Parole, paroles…

Sans jouer les rabat-joie, force est de constater que des enfants dans une cour de récréation ont plus de respect de la parole donnée que les hommes politiques. Après avoir clamé qu’il ne serait pas candidat à l’élection présidentielle dans le cas où il serait mis en examen, François Fillon n’a rien eu de plus pressé que de se parjurer dès qu’il a senti le vent du boulet et compris qu’il serait rattrapé inexorablement par ses affaires, dont il est sans doute le seul à connaître toute l’étendue, et dont les révélations alimentent un feuilleton dont il est le premier responsable.

Si les nuages s’accumulent sur Fillon, c’est bien parce qu’il y avait matière à chercher et à trouver des irrégularités éventuelles, tout comme chez le Front national. Les journaux d’investigation se feraient un plaisir de sortir des affaires similaires sur d’autres candidats, si toutefois elles existaient. Les enfants ont une expression, un peu tombée en désuétude, pour marquer la solennité de leur engagement : « croix de bois, croix de fer, si je mens, je vais en enfer ». On disait également autrefois : « promis, craché, juré » en joignant le geste à la parole, main tendue et bouche en cul-de-poule. Pour certains, il était question de « parole de scout ». Dans tous les cas, on faisait référence à la chevalerie et au sens de l’honneur. Même les voyous respectaient leur parole et leurs engagements, sous peine de se voir traînés au ban de leur société comme des parias.

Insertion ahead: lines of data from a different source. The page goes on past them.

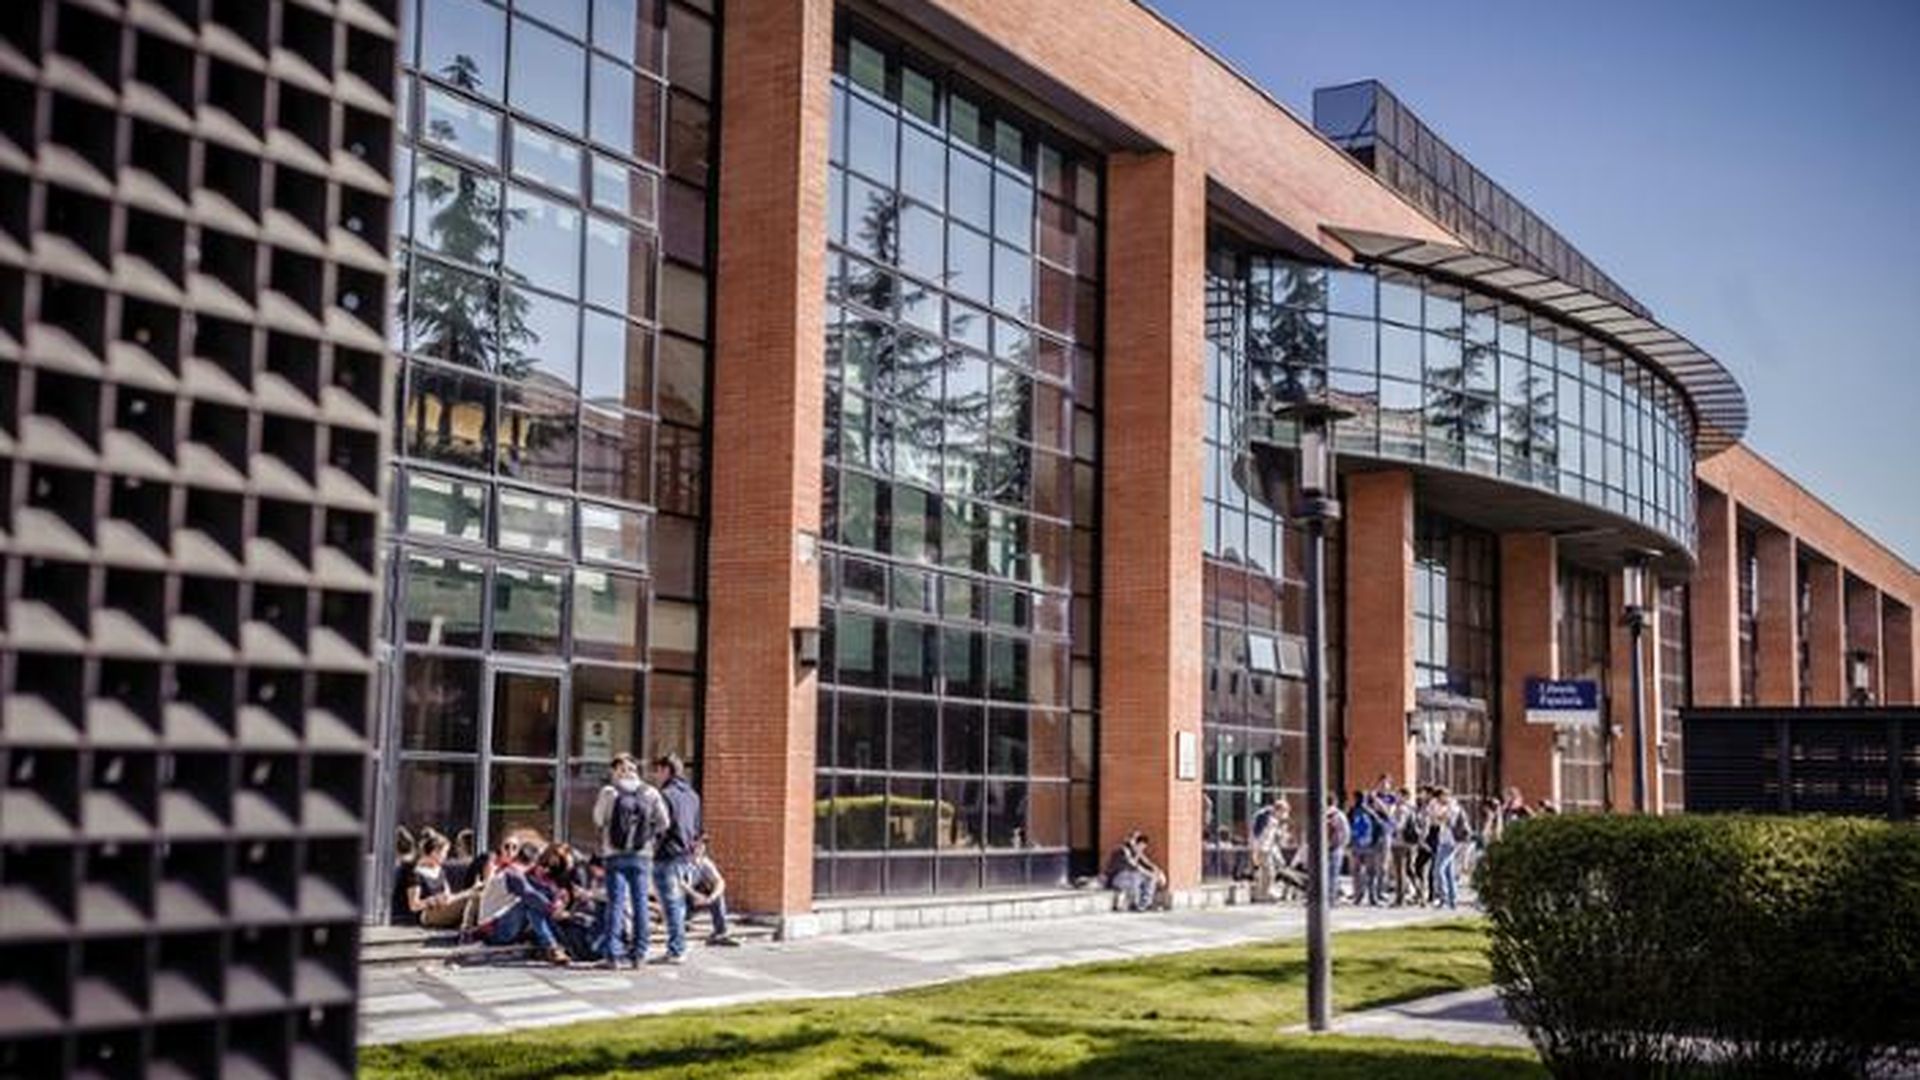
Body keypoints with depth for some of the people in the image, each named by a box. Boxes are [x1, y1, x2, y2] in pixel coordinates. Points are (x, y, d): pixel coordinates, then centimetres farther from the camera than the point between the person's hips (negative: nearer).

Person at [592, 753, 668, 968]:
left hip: (615, 854, -2)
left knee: (615, 902, 2)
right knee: (640, 902, 8)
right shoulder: (650, 794, 0)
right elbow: (663, 823, 2)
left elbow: (598, 820, 3)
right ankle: (639, 953, 10)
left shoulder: (609, 792, -7)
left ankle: (612, 955, 1)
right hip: (642, 854, 2)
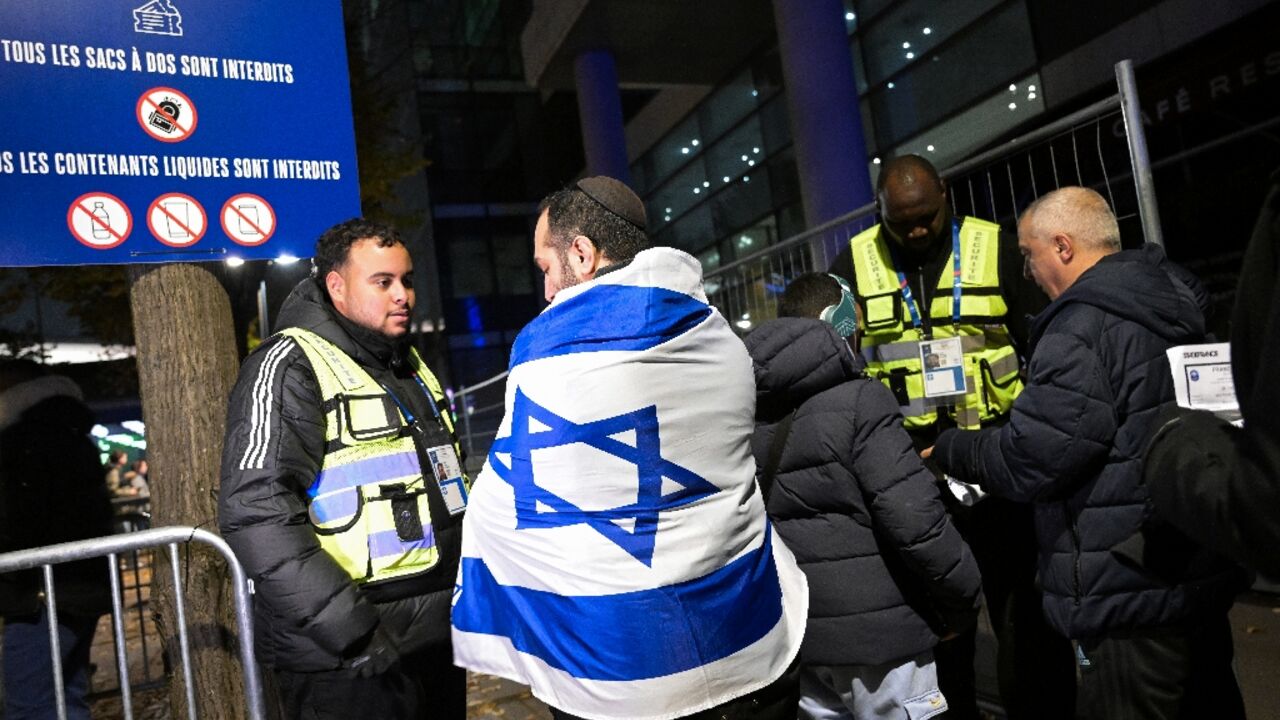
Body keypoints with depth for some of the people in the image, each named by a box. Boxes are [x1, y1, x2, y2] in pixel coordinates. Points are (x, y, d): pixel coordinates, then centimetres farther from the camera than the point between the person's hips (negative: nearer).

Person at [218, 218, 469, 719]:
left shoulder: (411, 366, 14)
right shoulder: (289, 367, -11)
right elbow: (256, 515, -21)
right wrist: (352, 633, -23)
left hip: (438, 637, 8)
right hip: (348, 662, -7)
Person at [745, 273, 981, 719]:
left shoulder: (753, 413, 6)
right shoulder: (858, 401, -15)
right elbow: (914, 518, -21)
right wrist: (963, 600, -8)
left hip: (791, 632, 7)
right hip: (874, 632, -6)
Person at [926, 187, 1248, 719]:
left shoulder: (1082, 325, -21)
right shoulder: (1172, 302, 10)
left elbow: (1029, 459, -22)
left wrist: (949, 450, -4)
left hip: (1132, 593, -10)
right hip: (1200, 570, 10)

Mais, visiblement, les temps changent et les promesses n’engagent que ceux qui y croient. D’ailleurs, quand on est libéré sur parole aux États-Unis, cela s’accompagne d’un dépôt de garantie, d’une caution conséquente qui montre la relativité de la confiance accordée au présumé innocent. Quelles garanties peut-on attendre d’un candidat qui n’est même pas capable de tenir une promesse que personne ne lui demandait, mais qu’il a faite de son plein gré ? Qu’en sera-t-il de ses autres engagements, que par ailleurs je considère néfastes pour notre pays ? Je rangerai dans la même catégorie tous ces déçus de la primaire de gauche, qui se refusent à soutenir leur candidat désigné démocratiquement, quand ils ne le trahissent pas ouvertement en rejoignant la concurrence. Ils s’étaient pourtant engagés à faire la campagne du gagnant, quel qu’il soit. Ils pourront tourner cela comme ils voudront, c’est bel et bien un abandon de la parole donnée. Cela ne peut qu’alimenter la crise de confiance envers les personnels politiques, quels qu’ils soient, et apporter de l’eau au moulin du Front national, qui se prétend immunisé contre ce mal parce qu’il n’a pas exercé le pouvoir.